● GIVEN ENTRIES:
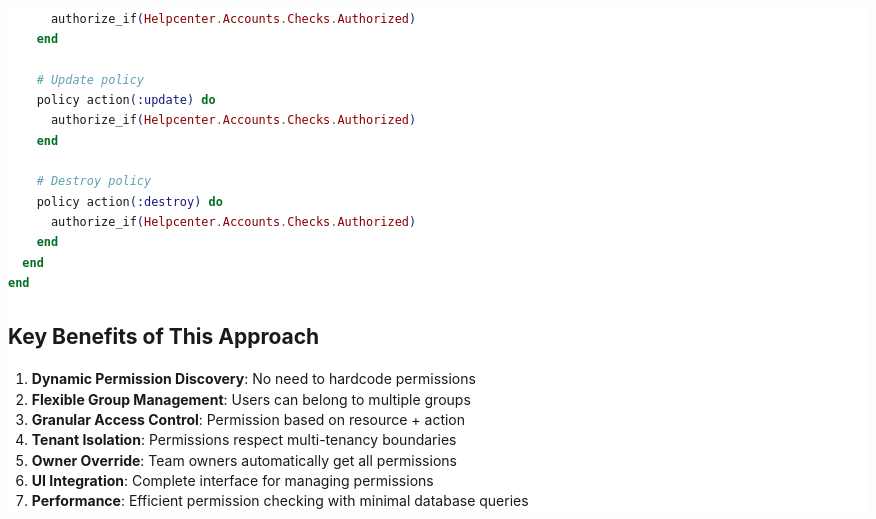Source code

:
 ```elixir
      authorize_if(Helpcenter.Accounts.Checks.Authorized)
    end

    # Update policy
    policy action(:update) do
      authorize_if(Helpcenter.Accounts.Checks.Authorized)
    end

    # Destroy policy
    policy action(:destroy) do
      authorize_if(Helpcenter.Accounts.Checks.Authorized)
    end
  end
end
```

## Key Benefits of This Approach

1. **Dynamic Permission Discovery**: No need to hardcode permissions
2. **Flexible Group Management**: Users can belong to multiple groups
3. **Granular Access Control**: Permission based on resource + action
4. **Tenant Isolation**: Permissions respect multi-tenancy boundaries
5. **Owner Override**: Team owners automatically get all permissions
6. **UI Integration**: Complete interface for managing permissions
7. **Performance**: Efficient permission checking with minimal database queries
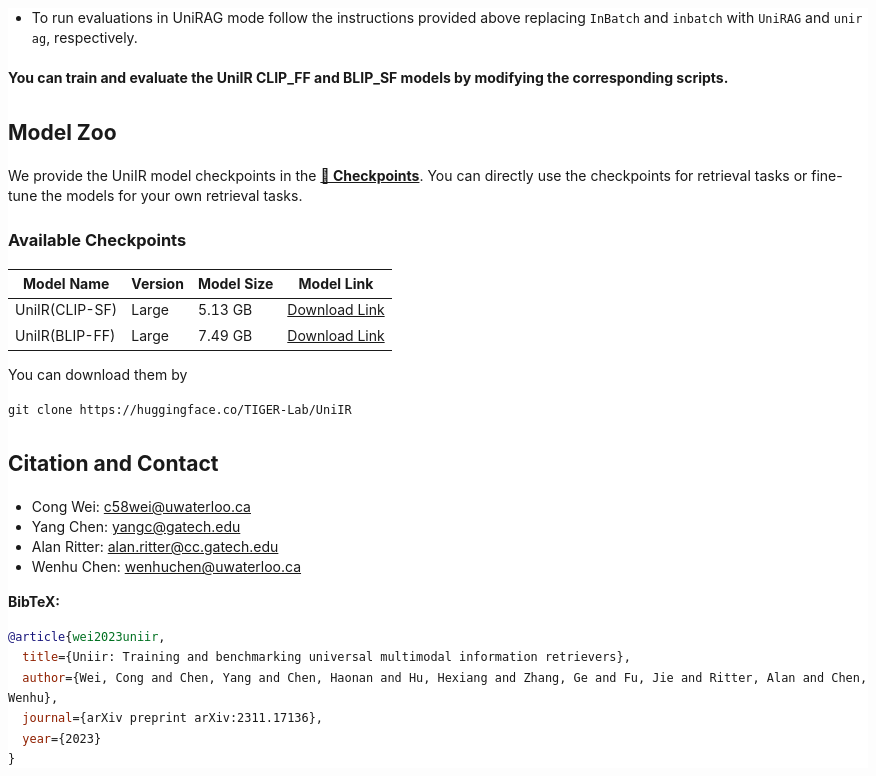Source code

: - To run evaluations in UniRAG mode follow the instructions provided above replacing `InBatch` and `inbatch` with `UniRAG` and `unirag`, respectively.

#### You can train and evaluate the UniIR CLIP_FF and BLIP_SF models by modifying the corresponding scripts.

## Model Zoo
We provide the UniIR model checkpoints in the [**🤗 Checkpoints**](https://huggingface.co/TIGER-Lab/UniIR).
You can directly use the checkpoints for retrieval tasks or fine-tune the models for your own retrieval tasks.

### Available Checkpoints

| Model Name     | Version | Model Size | Model Link                                                                                             |
|----------------|---------|------------|--------------------------------------------------------------------------------------------------------|
| UniIR(CLIP-SF) | Large   | 5.13 GB    | [Download Link](https://huggingface.co/TIGER-Lab/UniIR/blob/main/checkpoint/CLIP_SF/clip_sf_large.pth) |
| UniIR(BLIP-FF) | Large   | 7.49 GB    | [Download Link](https://huggingface.co/TIGER-Lab/UniIR/blob/main/checkpoint/BLIP_FF/blip_ff_large.pth) |

You can download them by 
```
git clone https://huggingface.co/TIGER-Lab/UniIR
```


## Citation and Contact
- Cong Wei: c58wei@uwaterloo.ca
- Yang Chen: yangc@gatech.edu
- Alan Ritter: alan.ritter@cc.gatech.edu
- Wenhu Chen: wenhuchen@uwaterloo.ca


**BibTeX:**
```bibtex
@article{wei2023uniir,
  title={Uniir: Training and benchmarking universal multimodal information retrievers},
  author={Wei, Cong and Chen, Yang and Chen, Haonan and Hu, Hexiang and Zhang, Ge and Fu, Jie and Ritter, Alan and Chen, Wenhu},
  journal={arXiv preprint arXiv:2311.17136},
  year={2023}
}
```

● PROMPT:
Using the listing above, show each line holding the string "Wenhu".

● RESULT:
- Wenhu Chen: wenhuchen@uwaterloo.ca
  author={Wei, Cong and Chen, Yang and Chen, Haonan and Hu, Hexiang and Zhang, Ge and Fu, Jie and Ritter, Alan and Chen, Wenhu},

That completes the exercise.